Con Desobediencia, Lelio se ha revelado como un inteligente director de actores, algo que ya había demostrado el excelente trabajo de Daniela Vega, pero que aquí adquiere nuevos tintes. La Marina de Una mujer fantástica era el único ser de luz en un mundo de sombras, sola frente al repudio y la hostilidad de la policía, los médicos y la familia de su novio. La relación de Ronit y Esti con su comunidad es ambigua: pese a la marca de su desafío, Esti intentó convivir con esas reglas, no perder sus afectos, sentir que podía ser partícipe de la colectividad desde la enseñanza y la empatía con sus alumnas; para Ronit la pérdida de su familia dejó una herida abierta, su sexualidad inexplorada pese al mundo libre y cosmopolita de Nueva York, su pasado latente. Lelio acentúa para ello las tensiones en las interpretaciones de Weisz y McAdams, la primera de una rebeldía desafiante pero dolorosa, la segunda contenida y meticulosa, agitada por una inquietud que cobra aire de desafío. Los encuentros entre ambas, desde el inicial descubrimiento de Ronit de ese impensado casamiento, hasta el primer beso en la casa familiar, nacen de las miradas y los silencios, de una especie de espiral invisible que las envuelve, que la cámara entreteje con sus movimientos. 
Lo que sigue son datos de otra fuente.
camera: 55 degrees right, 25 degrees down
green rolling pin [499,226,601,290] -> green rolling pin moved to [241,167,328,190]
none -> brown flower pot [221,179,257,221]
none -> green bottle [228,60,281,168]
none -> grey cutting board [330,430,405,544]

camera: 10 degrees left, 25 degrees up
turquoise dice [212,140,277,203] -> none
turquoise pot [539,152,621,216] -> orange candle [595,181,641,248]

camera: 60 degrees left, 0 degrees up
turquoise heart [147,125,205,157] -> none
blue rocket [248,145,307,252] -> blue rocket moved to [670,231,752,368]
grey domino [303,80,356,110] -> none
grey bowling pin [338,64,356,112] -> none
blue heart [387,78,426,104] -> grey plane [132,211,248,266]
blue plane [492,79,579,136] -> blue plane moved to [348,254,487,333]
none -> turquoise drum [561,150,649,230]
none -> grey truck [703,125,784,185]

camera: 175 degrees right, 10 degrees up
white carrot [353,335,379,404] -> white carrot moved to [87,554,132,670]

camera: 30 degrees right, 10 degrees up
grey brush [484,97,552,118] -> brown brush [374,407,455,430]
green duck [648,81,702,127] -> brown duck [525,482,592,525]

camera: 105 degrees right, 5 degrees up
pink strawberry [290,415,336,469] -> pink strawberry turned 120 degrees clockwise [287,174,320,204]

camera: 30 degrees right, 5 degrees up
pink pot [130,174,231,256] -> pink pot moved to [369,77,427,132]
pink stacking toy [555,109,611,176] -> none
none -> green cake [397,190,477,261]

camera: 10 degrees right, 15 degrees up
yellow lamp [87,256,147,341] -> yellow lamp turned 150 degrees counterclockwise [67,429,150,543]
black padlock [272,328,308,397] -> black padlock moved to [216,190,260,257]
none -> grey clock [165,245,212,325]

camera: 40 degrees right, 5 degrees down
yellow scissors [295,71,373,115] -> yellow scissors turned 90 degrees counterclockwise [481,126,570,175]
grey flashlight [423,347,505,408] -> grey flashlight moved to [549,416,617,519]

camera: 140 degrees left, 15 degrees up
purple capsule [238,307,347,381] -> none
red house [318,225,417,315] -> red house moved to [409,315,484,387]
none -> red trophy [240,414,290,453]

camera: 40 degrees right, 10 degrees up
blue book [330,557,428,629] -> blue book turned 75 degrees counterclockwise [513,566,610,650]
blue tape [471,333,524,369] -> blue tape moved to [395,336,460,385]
La gran novedad de esta película es el retrato de Dovid. Viendo los hombres del cine de Lelio, que oscilan entre la geometría de una gruesa caricatura y el desdén del abordaje, el personaje de Alessandro Nivola cobra espesura en cada una de sus apariciones: la llegada de Ronit tensa el andamiaje en el que se afirman todas sus creencias, las religiosas y las matrimoniales. El lento proceso en el que se prepara para la sucesión de su maestro está teñido de esa lejana certeza de que algo de su mundo se derrumba. La idea presente en la novela de Alderman –cuya madrina literaria no en vano es Margaret Atwood– supone que desmontar los estereotipos en la representación de la mujer también implica repensar la figura del varón, susceptible al llanto, la emoción, la incertidumbre. La renacida fortaleza de Esti y Ronit dentro de esas paredes cerradas por símbolos ancestrales  –no solo en relación a su sexualidad sino a la autonomía de sus decisiones–, también implica una crisis de sus cimientos. 

Por  último, filmar el sexo entre mujeres siempre acarreó observaciones y controversias. Desaparecido como tabú en gran parte del cine siglo pasado, convertido en videoclip o festival de caricias en series televisivas de horario central, cuestionado por su extensión –o por la perspectiva masculina de la mirada– en La vida de Adèle o por exceso de “clasicismo” en Carol, Lelio decide darle un peso específico, una materialidad que adquiere en la imagen la misma impronta que en el devenir de los personajes. En una entrevista con The New York Times luego del estreno de la película en Toronto –y de que toda la prensa se hiciera eco de la tórrida secuencia, con escupida incluida– Rachel Weisz señaló que conversó con Lelio el desarrollo de la escena de sexo y ambos llegaron a la conclusión de que era esencial. “Toda la represión de la historia conduce hacia ese momento. Creo que especialmente para Esti el orgasmo supone un momento espiritual. Se trata, finalmente, de alcanzar la libertad”.